- [Text shown]

The Russel Middlebrook Series
- Geography Club The Order of the Poison Oak Double Feature The Elephant of Surprise Two Thousand Pounds Per Square Inch Russel Middlebrook: The Futon Years
- Author: Brent Hartinger
- Country: United States
- Language: English
- Genre: Young adult fiction
- Media type: Print (hardback and paperback)

= Russel Middlebrook (series) =

Series of young adult books by Brent Hartinger

Russel Middlebrook is a series of young adult fiction novels written by Brent Hartinger. The series follows the lives and love lives of Russel Middlebrook and his friends as they create the Geography Club, a safe space for gay teenagers and eventually the first Gay-Straight-Bisexual Alliance at their school.

==The Order of the Poison Oak==

“Summer camp is different from high school. Something about spending the night. Things happen.”

Geography Clubs Russel Middlebrook is back, and he and his friends are off to work as counselors at a summer camp. Brent Hartinger's second novel is the story of Indian legends, skinny-dipping in moonlit coves, and passionate summer romance. It's also the story of Russel's latest club, the Order of the Poison Oak, a secret society dedicated to helping its members see life's hidden beauty and accept its sometimes painful sting.

- [Exercise set]
1. According to the article on the Russel Middlebrook series, what is Brent Hartinger's second novel the story of? List every item.
2. In the article on the Russel Middlebrook series, what jobs do Russel and his friends take at the summer camp?
3. Write the next part of the article on the Russel Middlebrook series, picking up after its final sentence.
The rows that come next have no connection to the article on the Russel Middlebrook series.

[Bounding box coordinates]
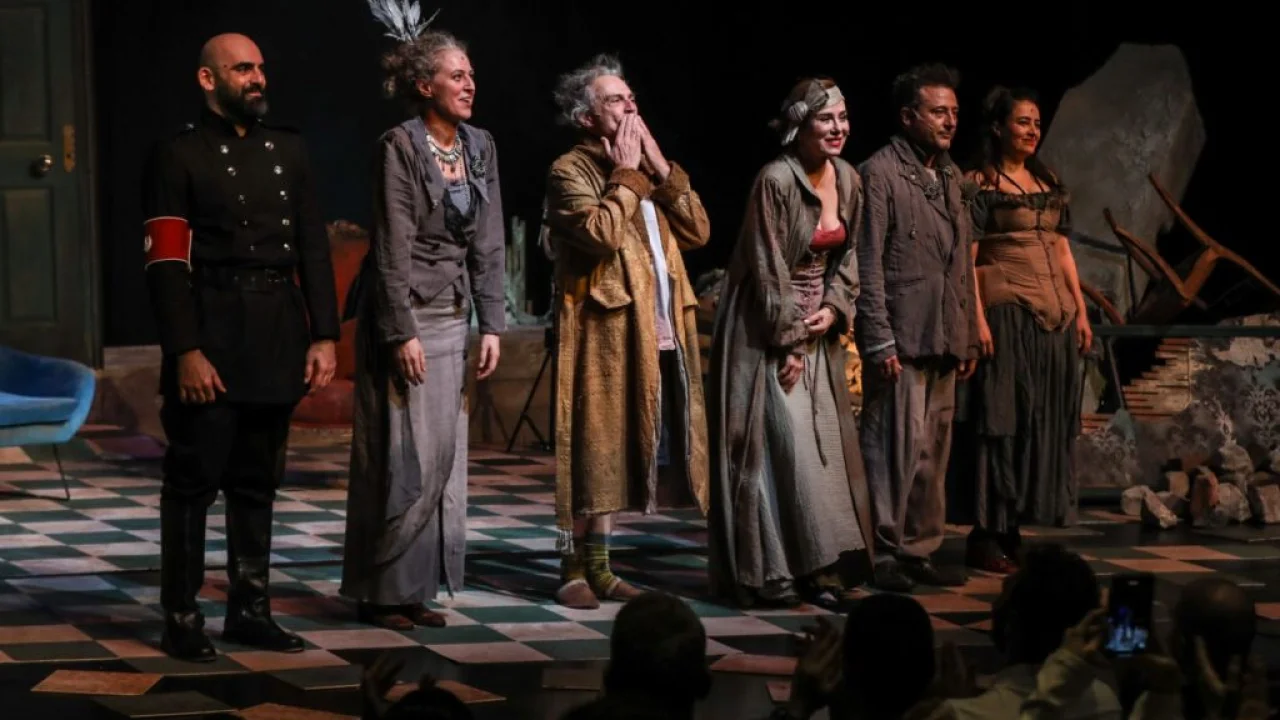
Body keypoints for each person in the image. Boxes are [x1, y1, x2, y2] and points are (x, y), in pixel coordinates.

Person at [143, 33, 339, 661]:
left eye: (260, 68)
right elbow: (166, 262)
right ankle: (181, 616)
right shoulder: (178, 154)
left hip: (277, 331)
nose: (258, 79)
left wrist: (325, 334)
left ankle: (250, 612)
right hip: (213, 332)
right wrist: (185, 350)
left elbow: (313, 246)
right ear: (209, 79)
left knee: (257, 482)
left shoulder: (289, 148)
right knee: (193, 481)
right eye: (243, 69)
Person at [340, 21, 504, 629]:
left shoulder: (480, 146)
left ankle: (417, 589)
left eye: (471, 75)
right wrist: (399, 331)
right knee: (401, 456)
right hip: (405, 316)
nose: (469, 84)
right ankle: (381, 591)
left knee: (442, 457)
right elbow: (392, 247)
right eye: (457, 75)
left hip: (454, 317)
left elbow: (489, 240)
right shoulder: (400, 147)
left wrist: (492, 323)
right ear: (424, 84)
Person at [543, 53, 710, 609]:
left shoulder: (646, 170)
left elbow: (699, 230)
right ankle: (571, 566)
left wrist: (659, 167)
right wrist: (630, 177)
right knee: (589, 448)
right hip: (601, 329)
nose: (630, 106)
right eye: (615, 100)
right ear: (587, 118)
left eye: (631, 97)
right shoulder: (570, 171)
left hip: (654, 324)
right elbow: (600, 233)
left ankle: (602, 565)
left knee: (618, 451)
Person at [708, 77, 873, 610]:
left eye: (843, 118)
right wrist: (791, 342)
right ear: (800, 126)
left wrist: (836, 306)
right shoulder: (776, 180)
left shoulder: (848, 178)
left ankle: (821, 565)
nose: (838, 128)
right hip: (765, 328)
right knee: (780, 447)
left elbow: (851, 256)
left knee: (822, 452)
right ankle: (772, 571)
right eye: (826, 119)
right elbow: (767, 266)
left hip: (817, 326)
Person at [855, 63, 977, 593]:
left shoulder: (952, 176)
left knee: (932, 452)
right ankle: (880, 550)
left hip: (942, 333)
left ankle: (917, 548)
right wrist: (879, 337)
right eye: (937, 112)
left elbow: (962, 261)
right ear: (908, 117)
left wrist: (965, 332)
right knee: (891, 450)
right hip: (902, 336)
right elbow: (868, 262)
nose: (949, 121)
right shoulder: (879, 173)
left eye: (954, 112)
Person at [961, 87, 1090, 574]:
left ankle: (1013, 527)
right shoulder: (979, 183)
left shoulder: (1047, 181)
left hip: (1055, 318)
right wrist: (976, 318)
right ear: (998, 128)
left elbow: (1061, 250)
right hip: (1007, 313)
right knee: (1002, 420)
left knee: (1040, 421)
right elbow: (967, 259)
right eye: (1022, 122)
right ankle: (986, 532)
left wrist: (1080, 311)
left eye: (1036, 122)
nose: (1032, 130)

- [Per-task answers]
1.
- Indian legends
- Skinny-dipping in moonlit coves
- Passionate summer romance
- Russel's latest club, the Order of the Poison Oak

2. They work as counselors.

3.
==Double Feature==
The third book in the series (originally released under the name Split Screen) follows Russel, Min, Gunnar, and Kevin as they play extras in a zombie movie that is filming in their town. The book is in two parts, the first part being from Russel's point of view and the second being from Min's.

In the first book, Attack of the Soul-Sucking Brain Zombies, Russel must choose between his long-distance boyfriend and a close-to-home ex named Kevin who wants to get back together. In the second book, Bride of the Soul-Sucking Brain Zombies, Min struggles to accept her cheerleader girlfriend's decision to stay in the closet.

==The Elephant of Surprise==

People aren't always what they seem to be. Sometimes we even surprise ourselves. So discovers seventeen-year-old Russel Middlebrook in The Elephant of Surprise, a stand-alone sequel to Geography Club. In this book, Russel and his friends Min and Gunnar are laughing about something they call the Elephant of Surprise - the tendency for life to never turn out as expected. Sure enough, Russel soon happens upon a hot but mysterious homeless activist named Wade, even as he's drawn back to an old flame named Kevin.

Meanwhile, Min is learning surprising things about her girlfriend Leah, and Gunnar just wants to be left alone to pursue his latest technology obsession. But the elephant is definitely on the move in all three of their lives. Just who is Wade and what are he and his friends planning? What is Leah hiding? And why is Gunnar taking naked pictures of Kevin in the shower?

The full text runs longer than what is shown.